Friday, March 14, 2008

The Symbolism of Color in Orthodox Iconography: Gold (Pt. 2)

“Two-Worlds in Old Russian Icon Painting” from Icons: Theology in Color by Eugene Trubetskoi.

In our icon painting this divine gold has a special name, assist, and is used in a special way. It never looks like solid gold; it resembles, rather, an ethereal, airy cobweb of fine rays emitted by God and lighting everything around. When it appears in an icon, God is always suggested as its source. However, in the presence of divine illumination assist often glorifies also the part of the environment that has already entered divine life and is seen as touching it very closely. For instance, it covers the throne and the brilliant mantle of Sophia the Divine Wisdom, and the mantle of the Virgin as she ascends to heaven. Angel wings and the tops of paradisial trees are often touched with it. In some icons, assist appears on the pointed domes of churches, never covering them but, rather, making them glitter with sparks and rays.
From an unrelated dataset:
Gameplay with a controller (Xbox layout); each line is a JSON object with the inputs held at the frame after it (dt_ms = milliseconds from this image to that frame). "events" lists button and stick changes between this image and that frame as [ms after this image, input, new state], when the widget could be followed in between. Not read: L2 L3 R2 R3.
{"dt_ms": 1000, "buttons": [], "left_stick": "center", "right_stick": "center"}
The ethereal quality of these rays gives the domes an air of live, glowing, moving light. The garments of Christ in glory glitter with sparks; the throne and mantle of Sophia glow like fire; church domes burn to the sky. This sparkle and fire separate the otherwordly glory from the unglorious, the here-below. Our world merely aspires to the heights, imitates a flame, but becomes truly illumined by it only at the utmost heights that only the peaks of church life can attain. The trembling ethereal gold gives these peaks, too, a look of otherworldly brilliance.

In general the otherworldly colors were used with remarkable tact, especially by our Novgorod painters. Assist does not appear in the icons where Christ’s humanity is stressed, where he “took upon him the form of a servant.” But as soon as the artist sees Christ in glory, or wants to convey his imminent glorification, he introduces assist. Christ as an infant often glows with it when the artist needs to emphasize the eternal nature of the child. This fine gold covers the garments of Christ in icons of the Transfiguration, the Resurrection, and the Ascension. He shines with the same specific divine brilliance when he is shown leading human souls out of hell, or in paradise with the thief.

The strongest impact is achieved by the use of assist where the artist needs to contrast the two worlds, put a distance between the divine and the earthly. We can see this for instance, in the very old icons of the Dormition. One glance at the best of them makes it clear that the Virgin reclining on her deathbed, in her dark clothes, with all the familiars surrounding her, remains corporeally on this plane of being, the one we can touch and can see with our earthly eyes. But the figure of Christ in light raiment, standing behind the bed with the Virgin’s soul in the guise of an infant in his arms, is clearly an otherworldly vision. The whole figure shines and sparkles, separated from the intentionally heavy colors of the earthly plane by the ethereal weightlessness of its assist-covered lines...

Some icons…show in addition the Virgin already glorified, high in the sky, in that same golden brilliance, among angels also shining with assist.